The auxiliary script tt.js pulls out the page URI etc. from HTML DOM and generates a timestamp. These are passed to the server through a POST call from a dynamically-created HTML FORM (above).

see: index.html

Server-side

The server-side handling is achieved through a bunch of PHP scripts. Processing flow occurs through tracker.php.

Although the scripts do take a second or two to run, this is unlikely to be an issue as the server-side calls are asynchronous and so shouldn't affect normal browser activity.

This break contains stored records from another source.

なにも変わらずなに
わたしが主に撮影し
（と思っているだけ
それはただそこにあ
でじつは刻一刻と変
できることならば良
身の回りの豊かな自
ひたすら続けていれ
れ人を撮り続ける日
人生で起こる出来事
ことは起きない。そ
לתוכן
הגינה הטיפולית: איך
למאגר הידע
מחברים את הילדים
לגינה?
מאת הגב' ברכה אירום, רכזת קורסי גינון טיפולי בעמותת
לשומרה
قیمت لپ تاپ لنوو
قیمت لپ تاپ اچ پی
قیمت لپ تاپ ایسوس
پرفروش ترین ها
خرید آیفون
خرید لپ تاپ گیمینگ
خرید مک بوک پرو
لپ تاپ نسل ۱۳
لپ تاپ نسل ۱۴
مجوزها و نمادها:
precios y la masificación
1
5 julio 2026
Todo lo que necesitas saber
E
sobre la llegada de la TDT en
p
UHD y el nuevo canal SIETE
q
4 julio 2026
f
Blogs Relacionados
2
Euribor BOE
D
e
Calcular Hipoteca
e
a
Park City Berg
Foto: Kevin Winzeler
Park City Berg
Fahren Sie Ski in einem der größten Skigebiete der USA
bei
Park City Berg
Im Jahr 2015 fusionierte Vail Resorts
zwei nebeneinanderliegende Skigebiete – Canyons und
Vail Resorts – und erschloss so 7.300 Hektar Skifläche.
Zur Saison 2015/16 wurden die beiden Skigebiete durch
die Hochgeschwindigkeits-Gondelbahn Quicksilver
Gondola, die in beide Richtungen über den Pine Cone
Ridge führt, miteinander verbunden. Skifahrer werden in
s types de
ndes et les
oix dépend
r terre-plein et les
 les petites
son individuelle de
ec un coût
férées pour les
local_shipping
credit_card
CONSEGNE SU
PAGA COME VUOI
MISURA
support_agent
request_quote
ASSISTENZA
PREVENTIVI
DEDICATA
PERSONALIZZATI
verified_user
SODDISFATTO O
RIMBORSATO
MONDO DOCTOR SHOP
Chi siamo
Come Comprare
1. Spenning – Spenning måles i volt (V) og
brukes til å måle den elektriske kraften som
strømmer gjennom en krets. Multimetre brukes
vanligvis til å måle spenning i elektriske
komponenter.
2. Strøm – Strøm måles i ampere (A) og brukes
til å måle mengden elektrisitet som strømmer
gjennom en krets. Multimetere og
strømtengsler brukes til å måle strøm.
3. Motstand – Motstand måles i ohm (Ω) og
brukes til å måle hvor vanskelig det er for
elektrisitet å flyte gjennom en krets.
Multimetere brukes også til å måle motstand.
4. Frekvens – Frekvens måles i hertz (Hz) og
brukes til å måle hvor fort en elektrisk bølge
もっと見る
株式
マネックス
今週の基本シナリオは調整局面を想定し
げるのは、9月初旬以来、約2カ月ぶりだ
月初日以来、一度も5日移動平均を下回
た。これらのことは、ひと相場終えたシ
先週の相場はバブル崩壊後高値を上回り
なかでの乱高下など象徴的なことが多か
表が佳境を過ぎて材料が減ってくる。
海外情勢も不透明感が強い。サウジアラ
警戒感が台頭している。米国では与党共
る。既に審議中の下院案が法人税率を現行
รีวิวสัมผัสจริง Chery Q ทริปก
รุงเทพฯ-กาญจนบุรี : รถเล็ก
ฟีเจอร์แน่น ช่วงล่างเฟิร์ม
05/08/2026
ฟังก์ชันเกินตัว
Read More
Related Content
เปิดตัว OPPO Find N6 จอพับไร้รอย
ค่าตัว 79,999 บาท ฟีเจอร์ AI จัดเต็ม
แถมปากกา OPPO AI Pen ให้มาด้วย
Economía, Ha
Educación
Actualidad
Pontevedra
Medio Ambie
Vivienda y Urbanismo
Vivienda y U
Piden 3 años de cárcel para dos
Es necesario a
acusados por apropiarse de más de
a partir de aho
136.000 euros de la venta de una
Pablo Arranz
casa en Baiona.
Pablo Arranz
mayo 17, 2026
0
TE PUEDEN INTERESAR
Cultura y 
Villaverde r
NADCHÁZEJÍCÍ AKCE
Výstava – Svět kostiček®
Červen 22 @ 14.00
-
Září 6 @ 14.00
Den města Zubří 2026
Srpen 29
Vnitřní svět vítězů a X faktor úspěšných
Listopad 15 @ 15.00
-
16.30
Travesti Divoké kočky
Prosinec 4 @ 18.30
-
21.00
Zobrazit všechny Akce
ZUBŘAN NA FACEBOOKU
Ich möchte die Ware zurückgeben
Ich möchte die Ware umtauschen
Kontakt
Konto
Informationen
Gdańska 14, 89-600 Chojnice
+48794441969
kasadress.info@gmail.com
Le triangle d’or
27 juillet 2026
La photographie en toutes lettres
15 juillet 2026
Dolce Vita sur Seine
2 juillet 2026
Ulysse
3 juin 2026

The basic processing sequence is as follows:

  • Request data is obtained (including values passed through POST call)
  • Data is RDFized (with helper requestrdf.php)
  • RDF is POSTed to Store
  • A SPARQL ASK query is run against the store to see if the target page itself has been analysed yet (the triple <pageURI> rdf:type foaf:Document is used as a flag)
  • ... If the page hasn't been analysed, disembed.php is used to parse out any embedded data
  • ... Flag triple is added (still in disembed.php)
  • ... Resulting RDF (plus flag triple) is POSTed to store

The current version includes some custom logging (via Apache) for debugging purposes.